Es gibt einen Kleinstkindbereich für 15 Kinder im Alter von einem bis zweieinhalb Jahren, der Schutz und Anregung in separaten, hellen und großzügigen Funktionsräumen bietet. Eine Garderobe und ein Bad ergänzen diesen. Eine Badelandschaft nutzen wir vor allem für sinnliche Erfahrungen.
Für 70 Kinder im Alter von zweieinhalb Jahren bis zum Schuleintritt hält die Kita 6 Funktionsräume bereit, die durch ihre Lage, Größe und Funktionalität offene Strukturen ermöglichen und sowohl für Einblick, Überblick, aber auch Rückzug und Ruhe sorgen. Auch hier gibt es moderne Garderoben und Bäder, welche in pädagogische Angebote mit einbezogen werden.

Raumgestaltung

Bei der Gestaltung der Funktionsräume orientieren wir uns an den Bildungsbereichen des Berliner Bildungsprogramms, sowie an den trägerinternen Vorgaben zur Raumgestaltung und bieten den Kindern vielfältige Erfahrungsmöglichkeiten unter anderem in den Bereichen Bewegung, Experimentieren und Forschen, Ruhe und Rückzug, Literacy, musisch-künstlerische Erfahrungen, Bauen und Konstruieren. Die konzeptionelle Entwicklung der Räume ist ein Prozess an dem alle Pädagogen_Innen maßgeblich beteiligt sind. Im Laufe der Entwicklung der konzeptionellen Arbeit werden wir die Raumkonzepte stetig evaluieren und den Bedürfnissen der Kinder anpassen.

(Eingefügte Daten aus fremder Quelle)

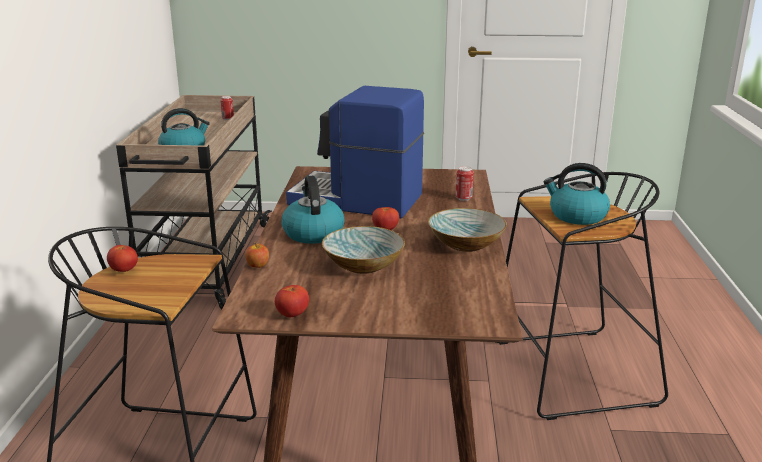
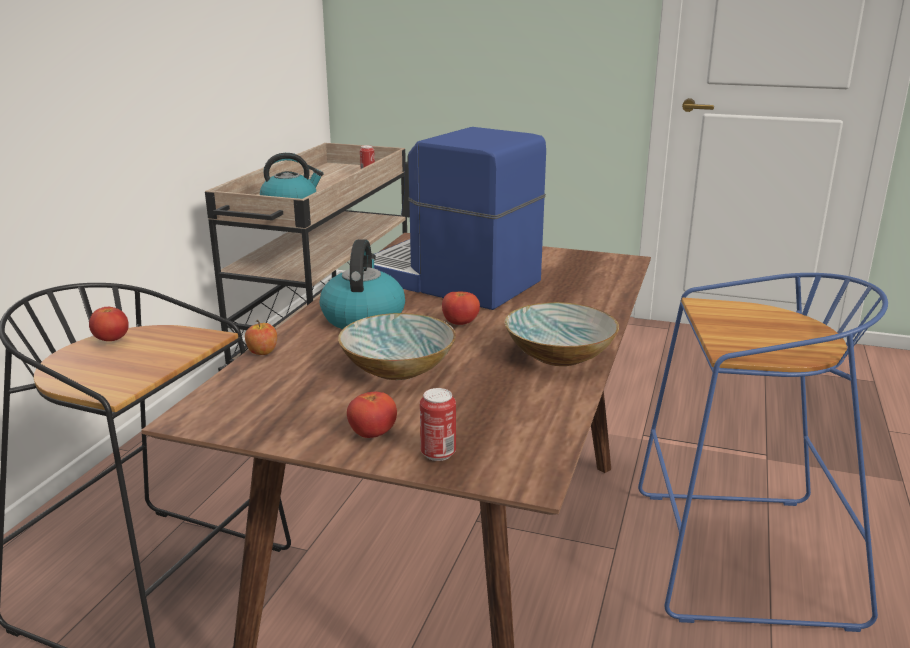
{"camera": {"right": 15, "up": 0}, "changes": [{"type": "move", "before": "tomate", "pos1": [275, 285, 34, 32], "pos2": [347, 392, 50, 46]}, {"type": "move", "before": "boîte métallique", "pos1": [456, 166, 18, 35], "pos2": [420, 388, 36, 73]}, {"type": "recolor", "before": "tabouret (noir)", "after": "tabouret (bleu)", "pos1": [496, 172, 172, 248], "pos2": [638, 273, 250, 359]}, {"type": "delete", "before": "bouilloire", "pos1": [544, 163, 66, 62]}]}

Ein neu gestalteter Garten, der als Naturerfahrungsraum dient und mit diversen Geräten zum sich Ausprobieren ausgestattet ist, verfügt auch über Unterstellmöglichkeiten für Spielgeräte und Kinderwagen.
Durch unterschiedliche Bodenbeläge und vielfältige Erfahrungsbereiche werden alle Sinne angeregt und Kinder können so mit Elementen wie Wasser, Sand, Holz, Stein und Luft Erfahrungen sammeln. Durch verschiedene Ebenen ermöglicht die Gartengestaltung den Kindern diverse Blickwinkel auf ihre Welt.
Das sich unmittelbar anschließende Wuhletal, wird von den Pädagogen_Innen in die tägliche Arbeit einbezogen. Kurze Wege und direkte Zugänge begünstigen dies.
Wir stellen sicher, dass durch eine inklusive Kommunikation mit den Familien die tägliche Nutzung des Außengeländes für alle Kinder, bei jedem Wetter möglich ist, z.B. durch die Bereitstellung von Funktionskleidung durch die Familie.

Tagesstruktur & Tagesgestaltung

Die Kita „Wuhleblick“ betreut die Kinder in der Zeit von 7 bis 17 Uhr. Immer donnerstags ab 16 Uhr finden Beratungen, Gespräche mit Eltern, Entwicklungsdokumentationen, Elternveranstaltungen und sonstige Themen der mittelbaren pädagogischen Arbeit statt.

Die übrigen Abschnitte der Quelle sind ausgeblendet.